I made a trivial experiment:

g++ a.cc
objcopy a.out --only-keep-debug a.sym #a.sym contains a symtab
strip a.out # a.out does not contain a symtab
(lldb) target create "a.out"
Current executable set to 'a.out' (x86_64).
(lldb) b main
Breakpoint 1: no locations (pending).
WARNING:  Unable to resolve breakpoint to any actual locations.
(lldb) target symbols add a.sym
symbol file '/tmp/X/a.sym' has been added to '/tmp/X/a.out'
1 location added to breakpoint 1
#symbol resolution seems fine
(lldb) disassemble -n main
a.out`main:
a.out[0x69b] <+0>:  pushq  %rbp
a.out[0x69c] <+1>:  movq   %rsp, %rbp
a.out[0x69f] <+4>:  callq  0x690                     ; foo()
a.out[0x6a4] <+9>:  addl   $0x2a, %eax
a.out[0x6a7] <+12>: popq   %rbp
a.out[0x6a8] <+13>: retq
# so does disassembling

The part that is not clear to me is, if the dsym object file should absorb the sections from the main object file, then what is the purpose of the "unified section list" in the module? I can see why we need a unified list, and I think it's a good idea, but having an ObjectFile containing the merged list seems to defeat it. From a separation of concerns POV, it would be much clearer if each ObjectFile contained only it's own sections, and then some other entity (Module) held the combined data(sections) of the individual object files. Then, most clients should operate on the unified view of the module, but if anyone ever had a reason, he could always look directly at a specific ObjectFile, and see what's contained there.

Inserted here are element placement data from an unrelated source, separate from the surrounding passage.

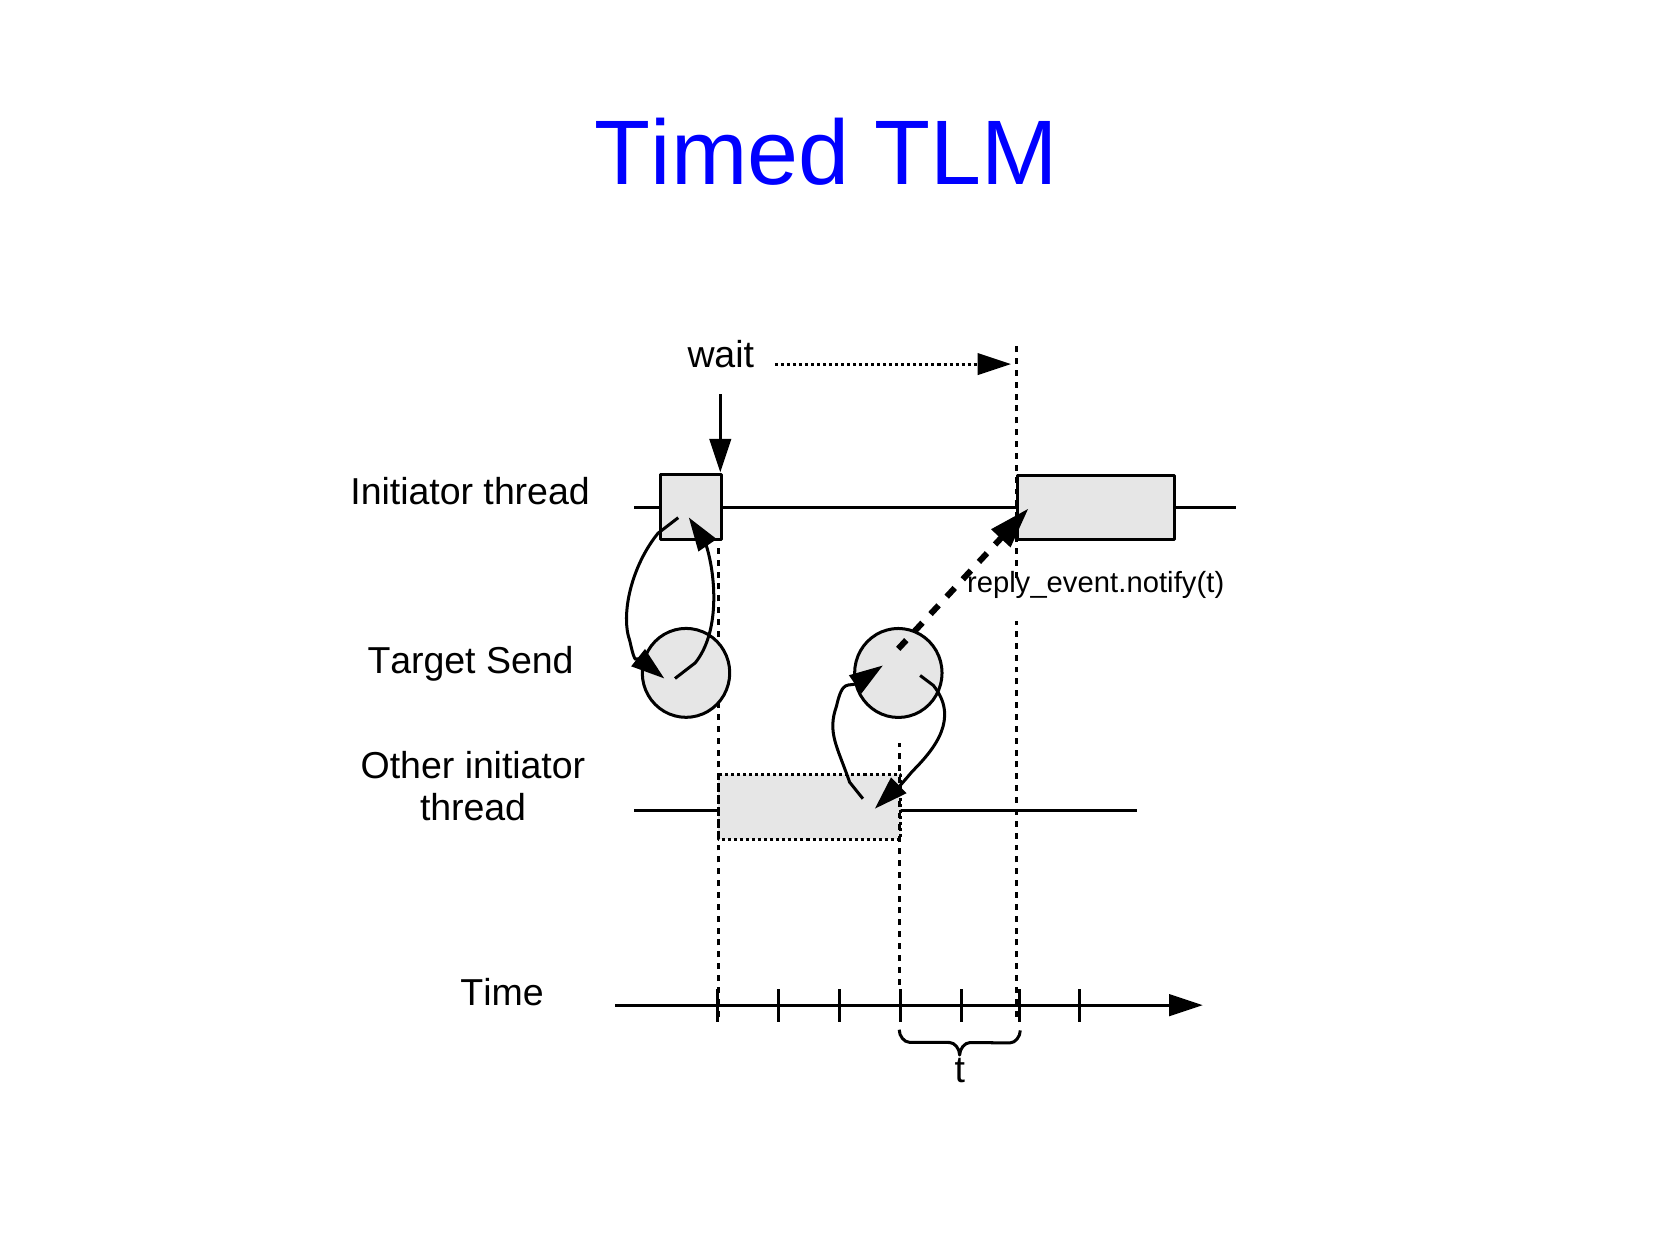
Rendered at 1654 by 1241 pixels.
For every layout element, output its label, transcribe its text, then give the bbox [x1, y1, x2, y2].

text_box Target Send [352, 632, 664, 726]
text_box Time [445, 963, 595, 1057]
text_box reply_event.notify(t) [952, 559, 1332, 637]
title Timed TLM [82, 56, 1571, 250]
text_box [642, 628, 730, 718]
text_box [854, 628, 943, 718]
text_box Initiator thread [335, 462, 691, 557]
text_box wait [672, 326, 803, 420]
text_box [718, 774, 901, 840]
text_box t [939, 1040, 993, 1134]
text_box [660, 474, 722, 540]
text_box Other initiator thread [345, 737, 682, 904]
text_box [1017, 475, 1175, 540]
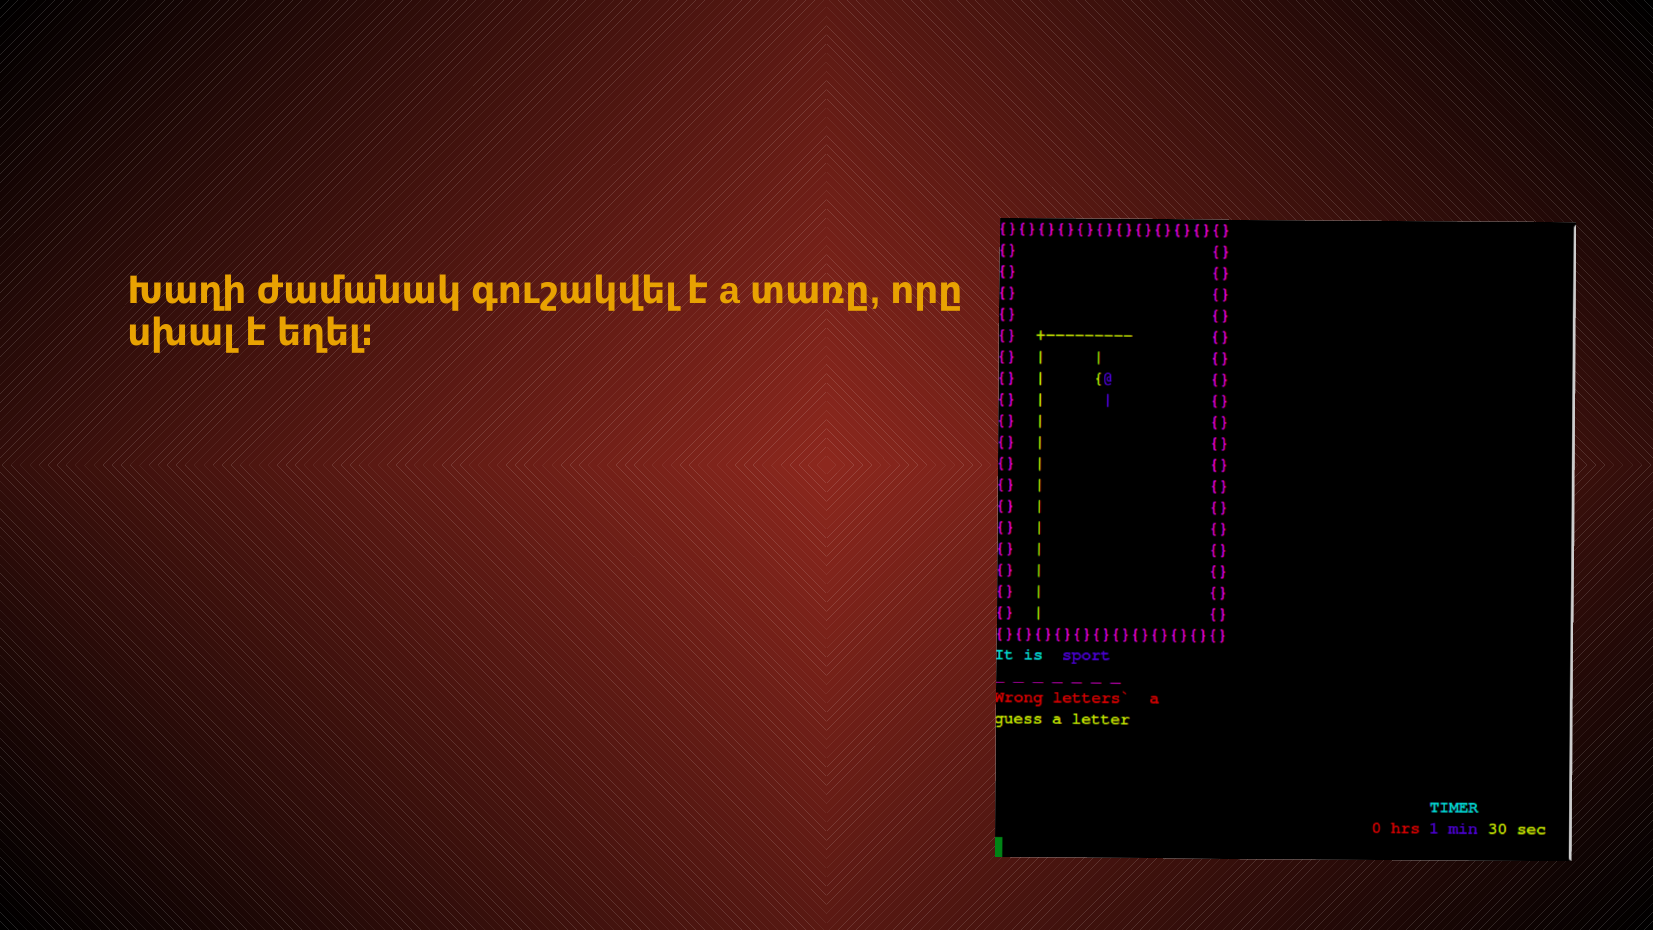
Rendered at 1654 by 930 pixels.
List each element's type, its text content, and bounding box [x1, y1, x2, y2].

picture [994, 217, 1576, 861]
text_box Խաղի ժամանակ գուշակվել է a տառը, որը սխալ է եղել։ [112, 262, 978, 362]
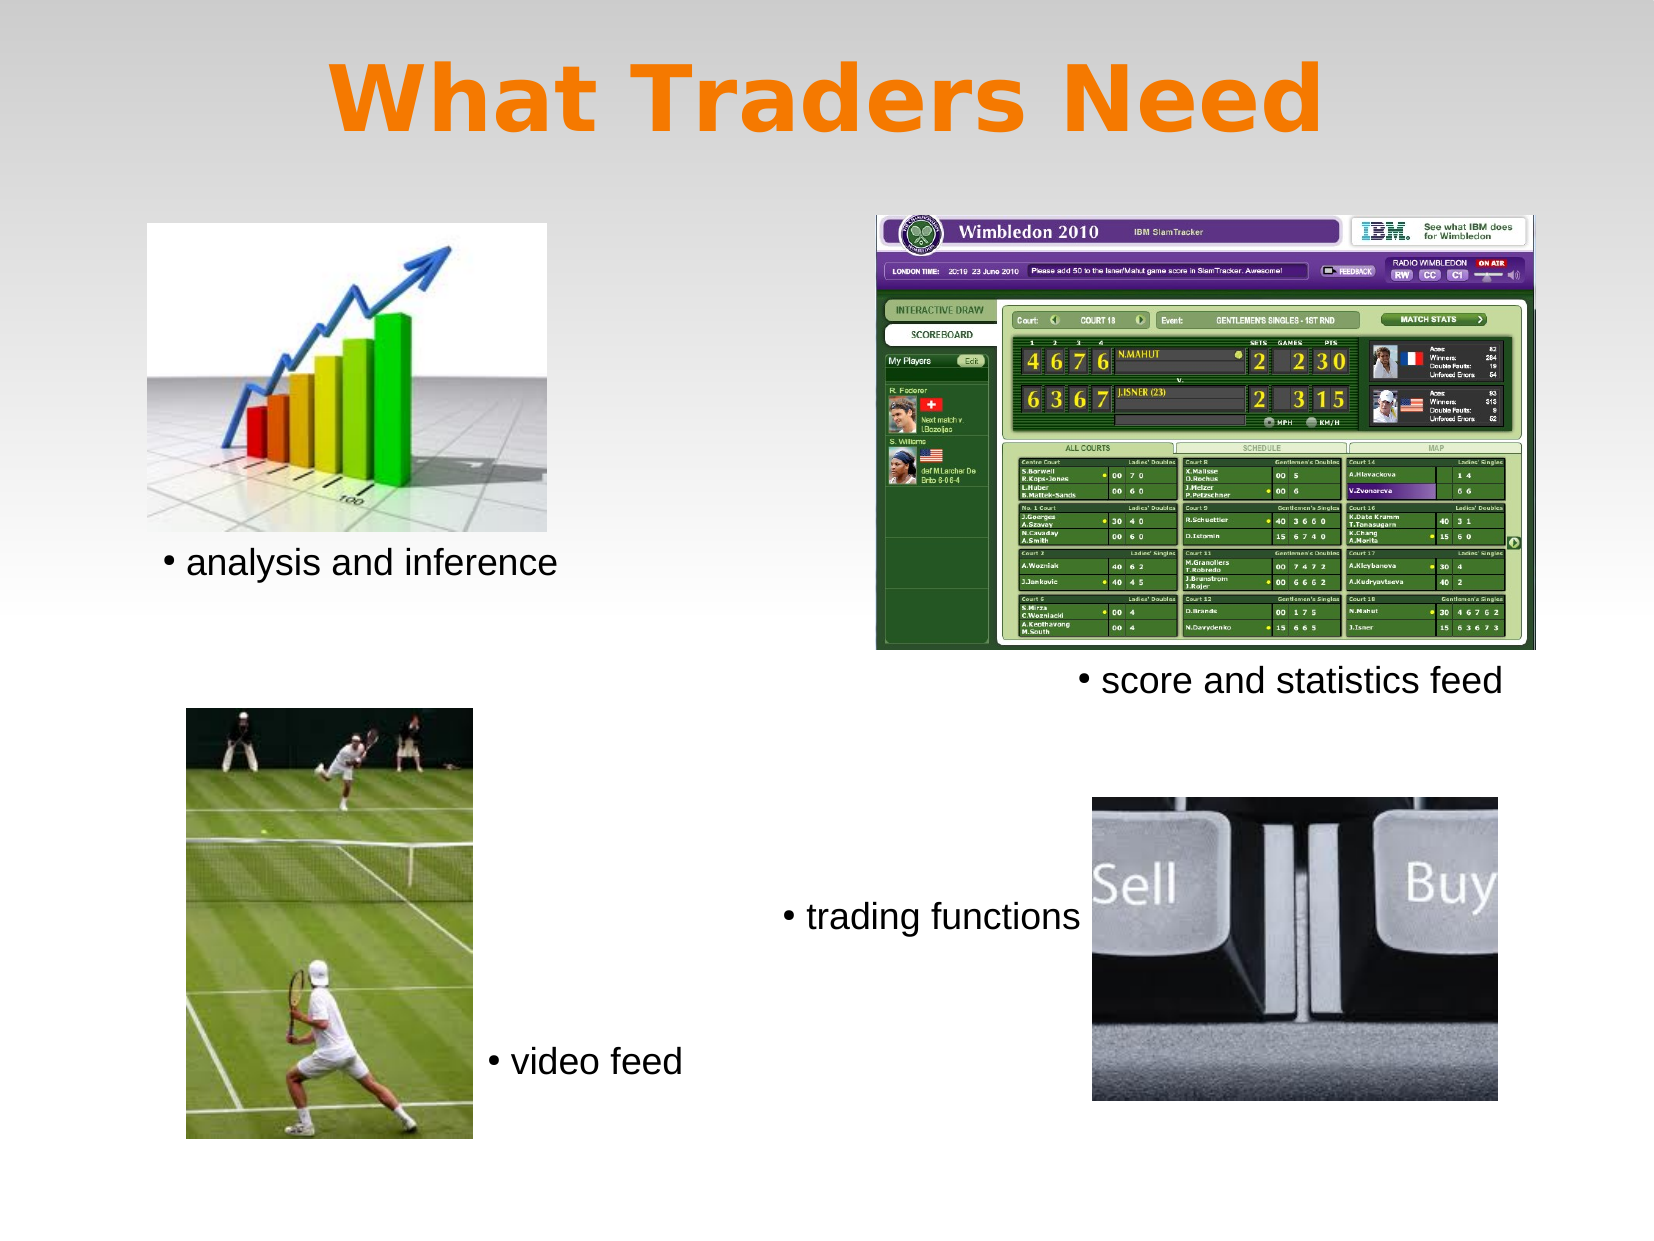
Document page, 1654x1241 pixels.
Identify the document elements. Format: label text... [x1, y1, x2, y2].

picture [147, 223, 547, 290]
picture [875, 215, 1536, 290]
chart [82, 290, 1571, 1109]
title What Traders Need [82, 45, 1571, 261]
picture [186, 1109, 473, 1139]
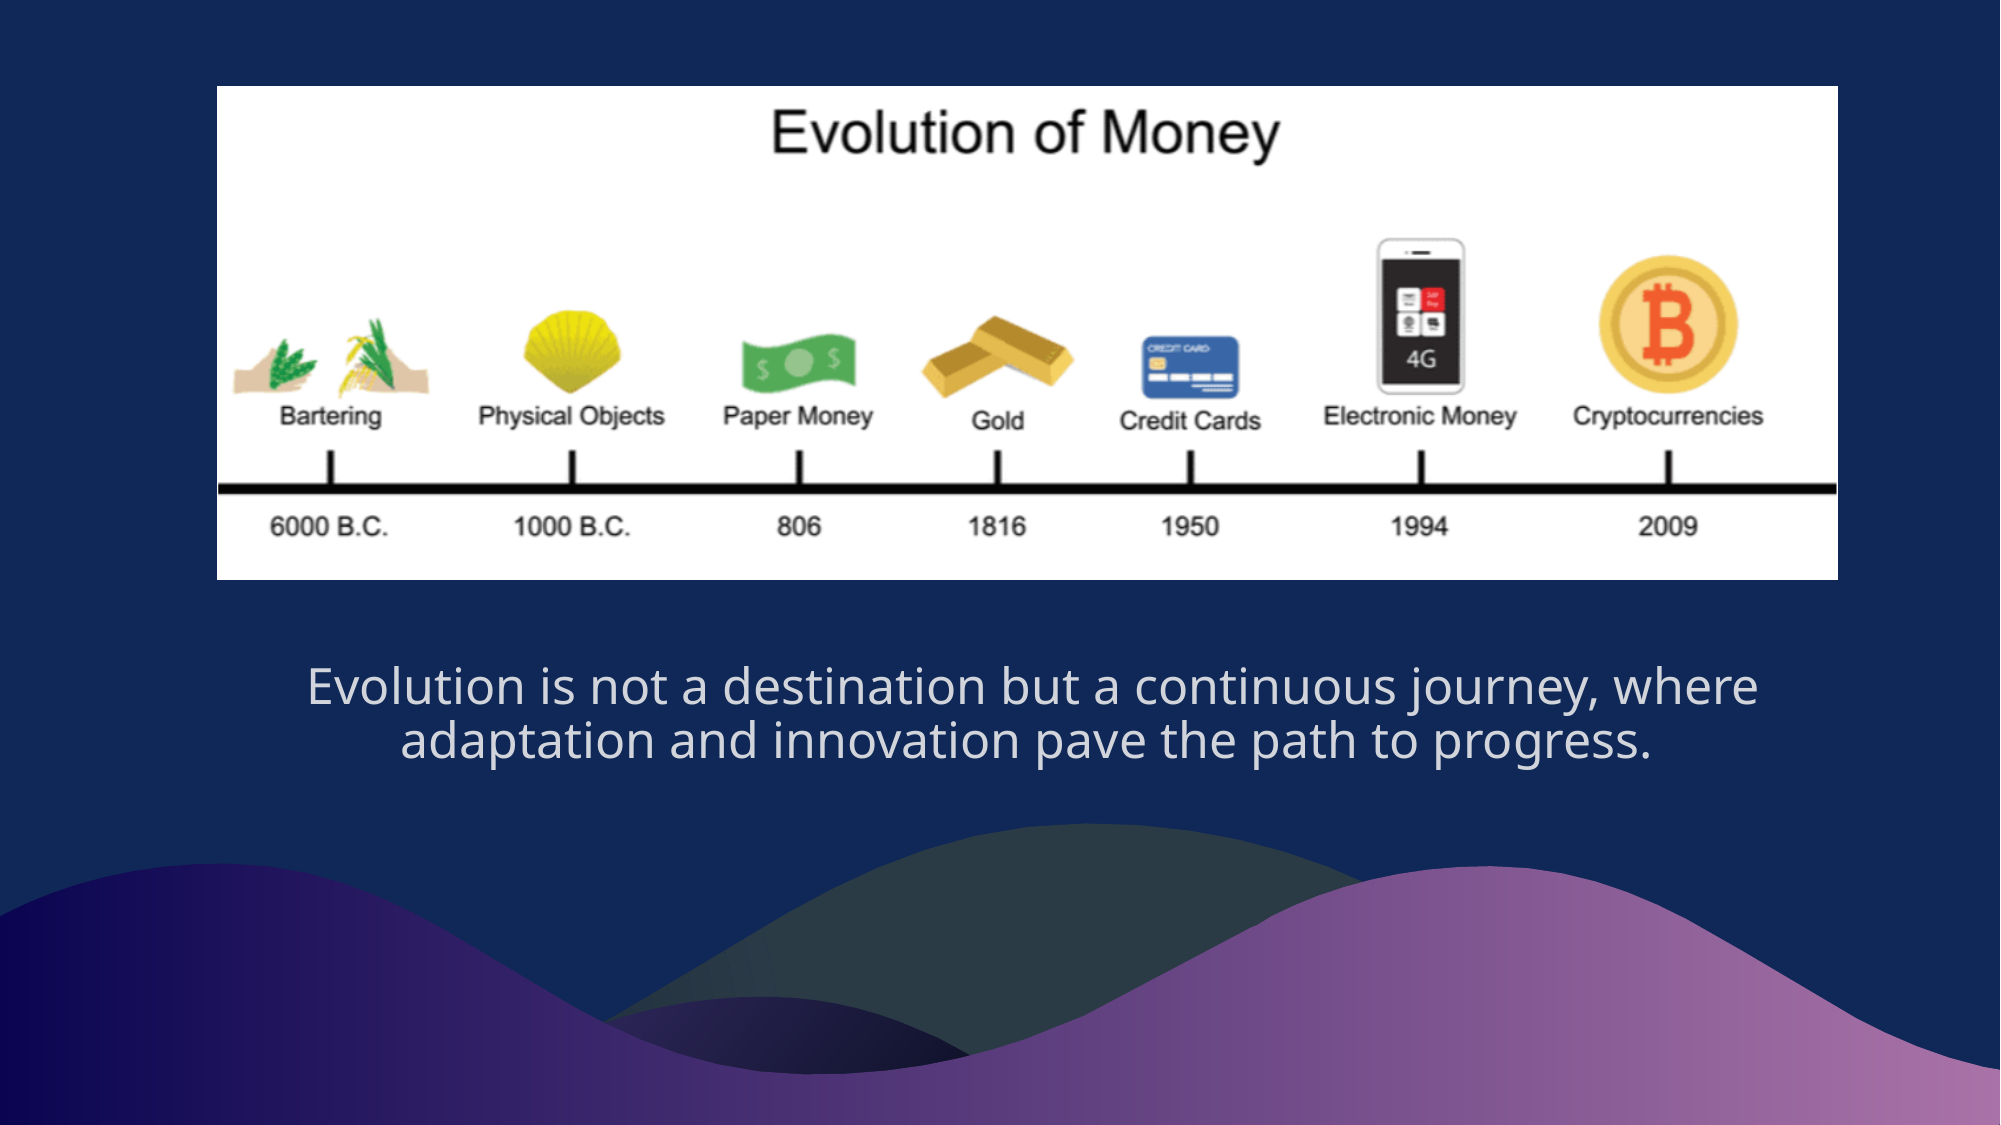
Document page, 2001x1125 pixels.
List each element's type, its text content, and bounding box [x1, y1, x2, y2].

subtitle Evolution is not a destination but a continuous journey, where adaptation and innovation pave the path to progress. [217, 653, 1838, 1052]
picture [217, 86, 1838, 580]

The issue is the object file must create symbols that uses the section from the unified section list. The easiest way to accomplish that was to have the object file just use the right section and not have to worry about any other code having to know anything about the relationship between a debuig info file and the main executable file.

Among other things, this could be very useful for lldb-server. lldb-server needs only lightweight access to the data in the object file -- it does not need the Module class and everything it pulls in (SymbolVendor, SymbolFile, ...). If we could make the ObjectFile class completely standalone, we can avoid pulling all this stuff in and make the code more modular. It would also help with the migration to llvm's Object parsing library, as it knows nothing about unified sections. If we had a standalone ObjectFile implementation, then it would be easy to swap it out for llvm's and still keep the "section unification" code intact as it would be in a different layer.

So, could this be a direction we can move in? I can put this patch on ice and try to make the ObjectFileMachO standalone instead. I don't think it should be that hard, given that this is how things already work for elf. I'm hoping it will be a matter of changing some consumers to use module->GetSectionList() instead of objfile->GetSectionList()...

Again, we need any objects coming out of the ObjectFile to have the correct sections. Not sure how we would accomplish that with a solution where the dSYM file uses it own useless sections.

labath added a comment.Mar 6 2018, 5:51 AM

Again, we need any objects coming out of the ObjectFile to have the correct sections. Not sure how we would accomplish that with a solution where the dSYM file uses it own useless sections.

I think we have different definitions of "correct" sections. I agree that the nulled out sections in the dSYM file are (nearly) useless, but I think they are also correct, because that's exactly what's in that object file (and I think a single ObjectFile instance should represent information from a single object file -- nothing more, nothing less). If we need (and we do need) to have a view of combined information from multiple object files, then there should be a separate entity that does that (I think that's what the unified section list is supposed to be). Then, anything that needs to operate on the unified view should be taught to operate on the unified view and not on the individual object files.

Now, I have no idea how hard is it to achieve this, but the fact that this is already how things work for elf gives me hope that it will not be that hard.

Btw, do you know how much I can rely on the test suite to catch any issues here? I've tried simply commenting out the line where we add the section from the unified list into the dsym file, and all tests still passed. Is there any particular scenario I should look at in more detail?